Monichetti sponsored the annual Mike’s Seafood Run-Walk for Autism on Feb. 18, one of the centerpieces of the Polar Bear Weekend festivities. The event attracted about 3,800 participants and raised between $120,000 and $130,000 for autism awareness and related programs, Monichetti said.

Local restaurant owner Mike Monichetti and his wife, Jeannie, organized the annual charity walk and run benefiting autism awareness.

Although Monichetti praised the Polar Bear Weekend overall, he said a police official told him that the turnout was smaller than in 2017. Last year, an estimated 60,000 visitors crammed into the city, lured in large part by unusually mild 60-degree temperatures in the middle of winter.

Katherine Custer, the city’s public relations director, said she could only generally estimate the crowd size this year as “tens of thousands” of people.

“If it was smaller, it was only marginally,” Custer said, comparing this year’s turnout to 2017. “But it’s very hard to gauge.”

During Tuesday’s meeting, the Chamber’s board members dissected Polar Bear Weekend and mentioned some improvements with cellphone service and transportation that might be made in 2019. Overall, the weekend went smoothly, the crowds behaved and the events brought much-welcomed publicity and business to town, the board said.

All sectors of the business community, including shops, restaurants and bars, received a boost by having so many visitors in Sea Isle, the Chamber said.

Thousands of spectators crowded the beaches to watch the plunge unfold.

However, Monichetti speculated that this year’s Polar Bear Weekend turnout – as well as spending around town – may have suffered because of the post-euphoria surrounding the Philadelphia Eagles’ Super Bowl win on Feb. 4 and the huge victory parade that followed four days later.

“I think they partied themselves out and used everything up in their pocketbook. They didn’t come out like previous years,” Monichetti said of the Philadelphia-area crowds that usually descend on Sea Isle for the weekend.
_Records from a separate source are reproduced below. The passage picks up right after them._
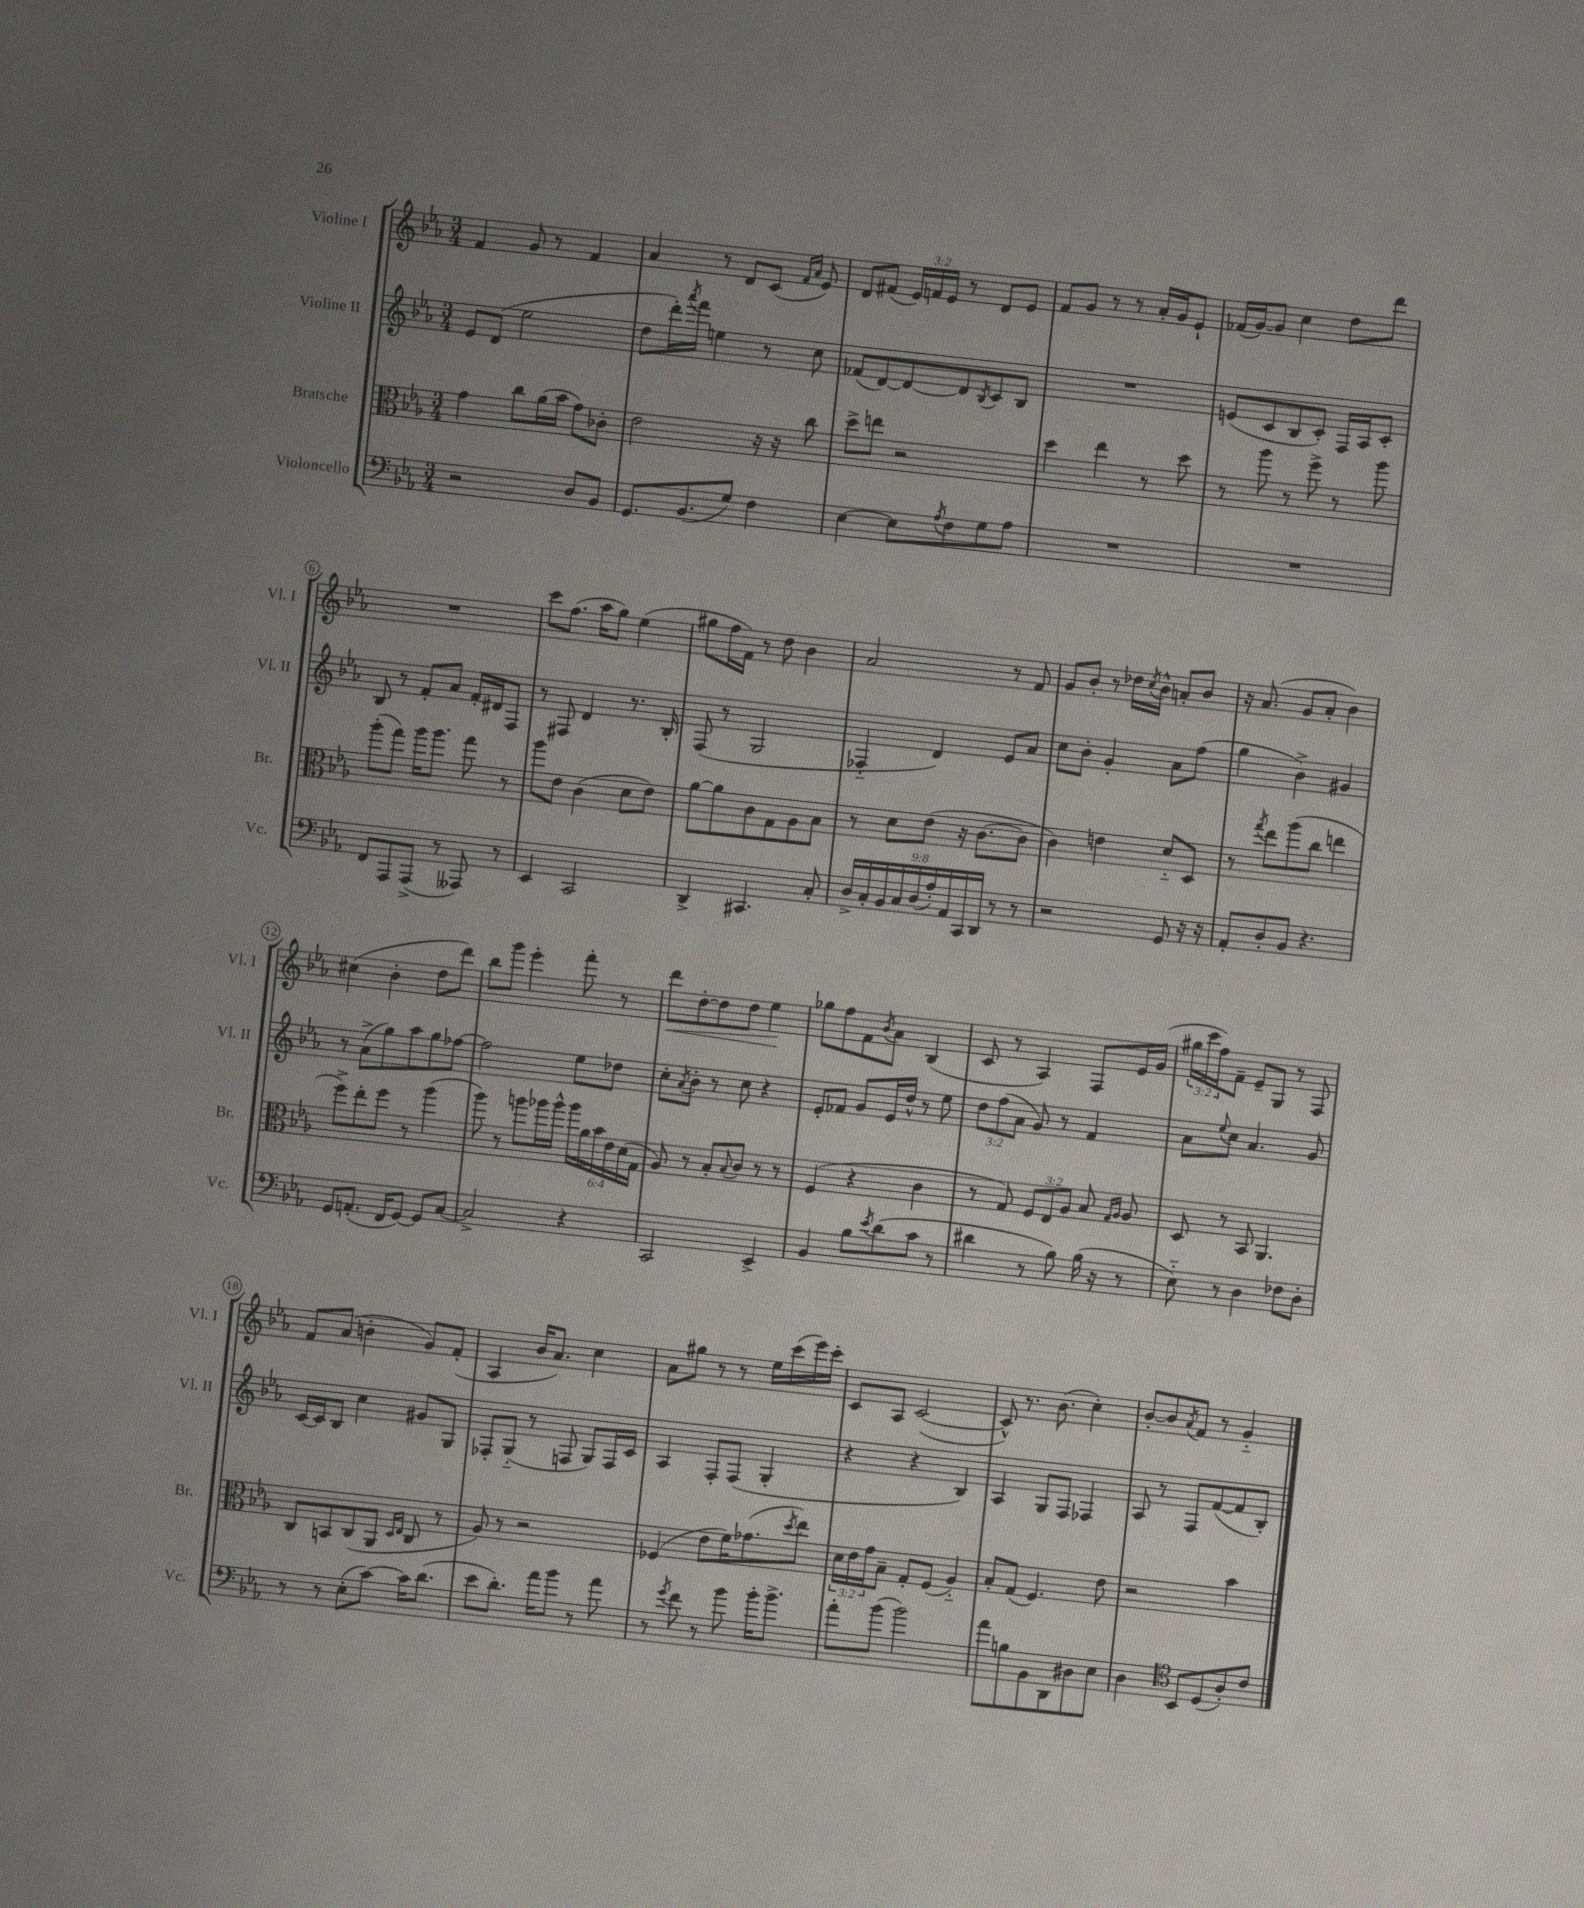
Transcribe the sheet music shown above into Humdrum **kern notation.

**kern	**kern	**kern	**kern	**dynam
*part4	*part3	*part2	*part1	*part1
*staff4	*staff3	*staff2	*staff1	*staff1
*I"Violoncello	*I"Bratsche	*I"Violine II	*I"Violine I	*
*I'Vc.	*I'Br.	*I'Vl. II	*I'Vl. I	*
*clefF4	*clefC3	*clefG2	*clefG2	*
*k[b-e-a-]	*k[b-e-a-]	*k[b-e-a-]	*k[b-e-a-]	*
*M3/4	*M3/4	*M3/4	*M3/4	*
=1	=1	=1	=1	=1
2r	4g\	8e-/L	4f/	.
.	.	(8d/J	.	.
.	8cc\L	2ee-\	8g/	.
.	(16a-\L	.	8r	.
.	16b-\JJ	.	.	.
8D/L	8g\L)	.	4f/	.
8BB-/J	8c-X'\J	.	.	.
=2	=2	=2	=2	=2
8.GG/L	2e-\	8dd\L	4a-/	.
.	.	16ddd'\L)	.	.
.	.	8qaaa-/	.	.
(8.BB-/	.	16fff\JJ	.	.
.	.	4een\	8r	.
8G/J)	.	.	8d/L	.
4F\	16r	8r	(8c/J	.
.	16r	.	.	.
.	.	.	16qqf/LL	.
.	.	.	16qqa-/JJ	.
.	8cc\	8cc\	8e-/)	.
=3	=3	=3	=3	=3
[4E-\	8dd^\L	(8f-X/L	8d/L	.
.	8een\J	[8d/)	(8f#X/J	.
8E-\L]	2r	8d/_	24e-/LL)	.
.	.	.	24fn/	.
.	.	.	24e-/JJ	.
8qA-/	.	.	.	.
8F\	.	8d/]	8r	.
.	.	8qB-/	.	.
8G\	.	8c/	8d/L	.
8A-\J	.	8B-/J	8e-/J	.
=4	=4	=4	=4	=4
2.r	4dd\	2.r	8f/L	.
.	.	.	8g/J	.
.	4ee-\	.	8r	.
.	.	.	8r	.
.	8r	.	16a-'/LL	.
.	.	.	16g/J	.
.	8dd\	.	8e-`/J	.
=5	=5	=5	=5	=5
2.r	8r	(8en/L	(16f-X/LL	.
.	.	.	[16g/J)	.
.	8aa-\	8c/	8g/J]	.
.	8r	8B-/	4cc\	.
.	8ff^\	8c'/J)	.	.
.	8r	16F/LL	8dd\L	.
.	.	16A-/J	.	.
.	8aa-\	8c'/J	8ddd\J	.
!!LO:LB:g=z
=6	=6	=6	=6	=6
8FF/L	(8aa-'\L	8B-/	2.r	.
8AAA-/	8gg\J)	8r	.	.
(8AAA-^/J	16aa-\KL	8f'/L	.	.
.	8.aa-\J	.	.	.
8r	.	8a-/J	.	.
8AAA--X/)	8gg\	16f'/LL	.	.
.	.	16d#X/J	.	.
8r	8r	8F/J	.	.
=7	=7	=7	=7	=7
4EE-/	8aa-\L	8r	8ccc\L	.
.	8e-\J	8F#X/	(8.ff\J	.
2CC/	(4c\	4d/	.	.
.	.	.	16aa-\KL	.
.	.	.	8gg\J)	.
.	8d\L	8.r	(4ee-\	.
.	8e-\J)	.	.	.
.	.	16B-'/	.	.
=8	=8	=8	=8	=8
4DD^/	[8a-\L	(8F/	8gg#X\L	.
.	8a-\]	8r	16ff\L	.
.	.	.	16f\JJ)	.
4.CC#X/	8c\	2G/	8r	.
.	8G\	.	8dd\	.
.	8A-\	.	4b-\	.
8C'/	8B-\J	.	.	.
=9	=9	=9	=9	=9
18D^/LL	8r	4F-X/	2a-/	.
18C'/	.	.	.	.
18BB-/	.	.	.	.
.	8d\L	.	.	.
18C/	.	.	.	.
(18D/	.	.	.	.
.	(8e-\J	4d/)	.	.
18A-'/)	.	.	.	.
18AA-/	.	.	.	.
.	16r	.	.	.
18CC/	.	.	.	.
.	[8.c\L	.	.	.
18DD/JJ	.	.	.	.
8r	.	8e-/L	8r	.
8r	8c\J]	8a-/J	8f/	.
=10	=10	=10	=10	=10
2r	4c\)	8cc\L	8g/L	.
.	.	8b-'\J	8b-'/J	.
.	4en\	4g'/	8r	.
.	.	.	16dd-X\LL	.
.	.	.	8qcc/	.
.	.	.	16b-^^\JJ	.
8GG/	8d/L	8a-\L	8an'/L	.
16r	8D/J	(8ff\J	8b-/J	.
16r	.	.	.	.
=11	=11	=11	=11	=11
8AA-'/L	8r	4gg\	16r	.
.	.	.	(8.a-/	.
.	8qgg/	.	.	.
8D'/	8ee-\L	.	.	.
8BB-/J	(8aa-\	4b-^\)	8g/L	.
4.r	8cc\J	.	8a-'/J	.
.	4een\	4g#X/	4b-\)	.
!!LO:LB:g=z
=12	=12	=12	=12	=12
8GG/L	8ff^\L)	8r	(4cc#X\	.
(8.AAn'/J	8ee-'\	(8a-^\L	.	.
.	8ff\J	8gg\)	4b-'\	.
16FF/KL	.	.	.	.
[8GG/J)	8r	8aa-\	.	.
8GG/L]	(4aa-\	8gg\	8dd\L	.
[8C/J	.	[8ff-X\J	8ddd\J)	.
=13	=13	=13	=13	=13
2C^/]	8aa-\)	2ff-\]	8bb-\L	.
.	8r	.	8ggg\J	.
.	8aan\L	.	4eee-'\	.
.	16aa-X\L	.	.	.
.	16aa-^^\JJ	.	.	.
4r	24aa-\LL	8ee-\L	8fff'\	.
.	24a-\	.	.	.
.	24b-\	.	.	.
.	24e-\	8dd-X\J	8r	.
.	(24d\	.	.	.
.	24G\JJ	.	.	.
=14	=14	=14	=14	=14
!	!	!	!	!LO:HP:b
2CC/	8A-/)	8cc'\L	8ddd\L	<
.	.	8qa-/	.	.
.	8r	8b-'\J	[8dd'\	.
.	8B-'/L	8r	8dd\]	.
.	8qqB-/	.	.	.
.	8c/J	8cc\	8dd\J	.
4EE-^/	8r	4r	4ee-\	.
.	8r	.	.	.
.	.	.	.	[
=15	=15	=15	=15	=15
4BB-/	(4F/	8e-'/L	8gg-X\L	.
.	.	8f-X/J	8ff\	.
8B-\L	4r	8g/L	8f\	.
8qe-/	.	.	8qb-/	.
(8d\	.	16e-/L	8a-\J	.
.	.	16dd^^/JJ	.	.
8c\J	4c\	8r	(4B-/	.
8r	.	8ee-\	.	.
=16	=16	=16	=16	=16
4d#X\	8r	12dd\L	8c/	.
.	.	(12ff\	.	.
.	8G/)	.	8r	.
.	.	12a-\J	.	.
8r	12F/L	8g/)	4A-/)	.
.	12E-/	.	.	.
8B-\)	.	8r	.	.
.	12A-/J	.	.	.
(16B-\	8B-/	4f/	8F/L	.
16r	.	.	.	.
.	16qqG/LL	.	.	.
.	16qqA-/JJ	.	.	.
8r	8A-/	.	16e-/L	.
.	.	.	(16g/JJ	.
=17	=17	=17	=17	=17
8E-\)	8D/	8a-\L	24gg#X\LL	.
.	.	.	24ccc\	.
.	.	.	24ff\J)	.
.	.	8qqee-/	.	.
8r	8r	8cc\J	8f~\J	.
4D\	8BB-/	4.a-/	8e-~/L	.
.	4.AA-/	.	8G/J	.
8F-X\L	.	.	8r	.
8D'\J	.	8g/	8F/	.
!!LO:LB:g=z
=18	=18	=18	=18	=18
8r	8C/L	[16c/LL	8f/L	.
.	.	16c/J]	.	.
8r	8BBn/	8B-/J	(8a-/J	.
(8E-'\L	(8C/	4cc\	4bn'\	.
[8c\J)	8AA-/J	.	.	.
.	16qqD/LL	.	.	.
.	16qqE-/JJ	.	.	.
16c\KL]	8C/	8g#X/L	8g/L)	.
(8.d\J	.	.	.	.
.	8r	8G/J	(8f'/J	.
=19	=19	=19	=19	=19
8e-\L	8A-/)	8F-X'/L	4A-/	.
8.d'\J)	8r	(8G/J	.	.
.	2r	8r	16b-/KL	.
16a-\KL	.	.	8.a-/J)	.
8b-\J	.	8Fn/	.	.
8r	.	8G/L)	4cc\	.
8a-\	.	16F/L	.	.
.	.	16c/JJ	.	.
=20	=20	=20	=20	=20
8r	(4F-X/	4A-/	8a-\L	.
8qg/	.	.	.	.
8f\	.	.	8gg#X\J	.
8r	8e-\L	8F'/L	8r	.
8b-\	16f\K)	(8F/J	8r	.
.	(8.g-X\	.	.	.
16b-'\KL	.	4G'/	16ee-\LL	.
8.b-^\J	.	.	(16ccc\	.
.	8qdd/	.	.	.
.	8ee-\J)	.	16eee-\)	.
.	.	.	16ccc'\JJ	.
=21	=21	=21	=21	=21
8a-'\L	24d\LL	4r	8c/L	.
.	24e-\	.	.	.
.	24g\J	.	.	.
(8b-\J	8B-~\J	.	8A-/J	.
2b-\)	8G'/L	4r	([2c/	.
.	(8F/J	.	.	.
.	4A-/)	4B-/)	.	.
=22	=22	=22	=22	=22
8a-\L	8B-'/L	4A-/	8c^^/])	.
8Bn\	(8G/J	.	8.r	.
8BB-\	4.F/)	8G/L	.	.
.	.	.	(8.b-\	.
8DD\	.	8F/J	.	.
8D#X\	.	4F-X/	4cc'\)	.
8E-\J	8e-\	.	.	.
=23	=23	=23	=23	=23
4D\	2r	8A-/	[8b-'/L	.
.	.	8r	8b-/]	.
*clefC4	*	*	*	*
.	.	.	8qa-/	.
8BB-/L	.	8F/L	8f/J	.
(8D/	.	([8f/	8r	.
8A-'/)	4b-\	8f/]	4g/	.
8c/J	.	8B-'/J)	.	.
==	==	==	==	==
*-	*-	*-	*-	*-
Christopher Glancey, Chamber of Commerce president, said he believed there were record crowds in town for at least one day during the weekend, Sunday, Feb. 18.

“Sunday was terrific. It was the biggest crowd ever,” Glancey told the Chamber’s board.
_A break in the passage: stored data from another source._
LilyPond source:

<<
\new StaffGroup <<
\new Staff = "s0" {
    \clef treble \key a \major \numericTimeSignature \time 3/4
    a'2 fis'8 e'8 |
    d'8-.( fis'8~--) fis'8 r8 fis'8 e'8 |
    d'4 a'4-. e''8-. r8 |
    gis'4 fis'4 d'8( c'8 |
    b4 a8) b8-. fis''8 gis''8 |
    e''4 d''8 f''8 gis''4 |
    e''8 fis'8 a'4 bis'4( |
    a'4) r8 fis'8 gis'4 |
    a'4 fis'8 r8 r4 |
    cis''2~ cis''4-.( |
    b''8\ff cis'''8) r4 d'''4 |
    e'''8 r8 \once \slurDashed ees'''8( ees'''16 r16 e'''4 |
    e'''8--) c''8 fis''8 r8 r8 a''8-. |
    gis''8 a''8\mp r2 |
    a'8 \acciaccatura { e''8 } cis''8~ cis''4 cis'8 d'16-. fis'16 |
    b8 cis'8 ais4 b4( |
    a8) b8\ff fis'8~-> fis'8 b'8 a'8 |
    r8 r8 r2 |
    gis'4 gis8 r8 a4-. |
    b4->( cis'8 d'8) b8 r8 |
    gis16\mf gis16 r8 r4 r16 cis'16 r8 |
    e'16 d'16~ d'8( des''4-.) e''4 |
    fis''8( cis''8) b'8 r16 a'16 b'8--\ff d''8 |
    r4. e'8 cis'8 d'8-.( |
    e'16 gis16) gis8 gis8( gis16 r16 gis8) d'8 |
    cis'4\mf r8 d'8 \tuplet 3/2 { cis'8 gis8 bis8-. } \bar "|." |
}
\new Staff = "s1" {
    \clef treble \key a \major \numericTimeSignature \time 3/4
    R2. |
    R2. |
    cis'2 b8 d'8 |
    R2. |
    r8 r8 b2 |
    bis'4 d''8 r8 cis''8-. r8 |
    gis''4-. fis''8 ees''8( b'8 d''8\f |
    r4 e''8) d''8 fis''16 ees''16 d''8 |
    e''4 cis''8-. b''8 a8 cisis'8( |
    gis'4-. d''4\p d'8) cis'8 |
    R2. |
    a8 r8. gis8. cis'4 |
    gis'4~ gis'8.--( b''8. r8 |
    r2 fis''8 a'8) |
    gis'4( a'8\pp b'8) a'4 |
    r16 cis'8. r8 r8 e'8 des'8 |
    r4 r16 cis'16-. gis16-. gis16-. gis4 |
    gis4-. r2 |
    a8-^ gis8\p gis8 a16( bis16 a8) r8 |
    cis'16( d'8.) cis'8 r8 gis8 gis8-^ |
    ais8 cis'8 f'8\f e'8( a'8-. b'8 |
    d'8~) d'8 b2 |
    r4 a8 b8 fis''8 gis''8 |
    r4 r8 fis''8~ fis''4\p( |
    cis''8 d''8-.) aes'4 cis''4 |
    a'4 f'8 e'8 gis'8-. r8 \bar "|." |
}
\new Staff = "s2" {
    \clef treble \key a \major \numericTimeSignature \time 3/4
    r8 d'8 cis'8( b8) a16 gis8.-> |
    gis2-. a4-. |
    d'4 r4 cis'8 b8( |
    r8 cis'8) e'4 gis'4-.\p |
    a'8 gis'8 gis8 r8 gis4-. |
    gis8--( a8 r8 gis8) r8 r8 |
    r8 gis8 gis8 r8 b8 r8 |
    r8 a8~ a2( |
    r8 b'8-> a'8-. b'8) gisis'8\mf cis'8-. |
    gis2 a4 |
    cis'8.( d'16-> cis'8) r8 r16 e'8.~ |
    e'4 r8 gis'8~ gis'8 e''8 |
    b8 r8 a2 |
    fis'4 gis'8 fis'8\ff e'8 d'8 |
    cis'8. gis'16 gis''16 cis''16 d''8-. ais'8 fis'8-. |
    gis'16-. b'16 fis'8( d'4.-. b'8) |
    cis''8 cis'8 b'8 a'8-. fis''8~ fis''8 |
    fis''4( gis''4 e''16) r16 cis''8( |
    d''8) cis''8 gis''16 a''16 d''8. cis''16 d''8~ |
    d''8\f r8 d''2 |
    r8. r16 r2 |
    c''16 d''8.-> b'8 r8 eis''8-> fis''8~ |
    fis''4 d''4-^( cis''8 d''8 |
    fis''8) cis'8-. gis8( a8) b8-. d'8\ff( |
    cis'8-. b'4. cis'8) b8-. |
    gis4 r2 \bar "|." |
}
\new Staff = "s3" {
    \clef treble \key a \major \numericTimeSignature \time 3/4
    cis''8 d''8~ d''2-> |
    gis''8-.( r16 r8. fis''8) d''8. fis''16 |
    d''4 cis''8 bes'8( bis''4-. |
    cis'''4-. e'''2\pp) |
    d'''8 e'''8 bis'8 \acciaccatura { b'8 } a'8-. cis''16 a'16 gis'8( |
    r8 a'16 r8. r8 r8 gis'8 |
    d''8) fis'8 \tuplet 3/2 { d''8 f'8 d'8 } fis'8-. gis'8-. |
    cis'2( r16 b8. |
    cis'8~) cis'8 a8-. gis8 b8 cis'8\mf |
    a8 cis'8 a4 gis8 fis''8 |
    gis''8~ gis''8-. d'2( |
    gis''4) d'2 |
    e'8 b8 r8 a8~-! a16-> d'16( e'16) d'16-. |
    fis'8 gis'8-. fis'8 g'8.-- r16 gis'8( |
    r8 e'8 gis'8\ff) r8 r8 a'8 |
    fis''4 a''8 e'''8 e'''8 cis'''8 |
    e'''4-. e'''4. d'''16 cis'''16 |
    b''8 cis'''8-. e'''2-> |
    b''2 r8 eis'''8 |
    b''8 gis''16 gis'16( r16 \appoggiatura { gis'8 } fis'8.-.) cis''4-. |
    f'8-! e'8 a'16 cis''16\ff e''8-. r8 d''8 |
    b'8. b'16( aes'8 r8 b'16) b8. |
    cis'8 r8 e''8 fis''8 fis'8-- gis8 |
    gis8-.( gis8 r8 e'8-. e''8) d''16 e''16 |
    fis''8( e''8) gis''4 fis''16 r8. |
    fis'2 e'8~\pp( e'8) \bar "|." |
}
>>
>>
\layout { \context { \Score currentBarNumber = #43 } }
Falling on Presidents Day weekend, the Polar Bear celebration takes advantage of the extended holiday weekend. The weekend’s headline event is the traditional plunge in the frosty ocean by thousands of self-styled “polar bears.” An estimated 2,500 revelers took the plunge on Feb. 17, while thousands of spectators watched the madcap event from the beaches.

Joanna Heston, a representative of Seven Mile Publishing & Creative, the Chamber’s marketing consultant, said the plunge received heavy coverage from Philadelphia TV stations and media outlets at the Jersey Shore, helping to showcase Sea Isle to a broad audience.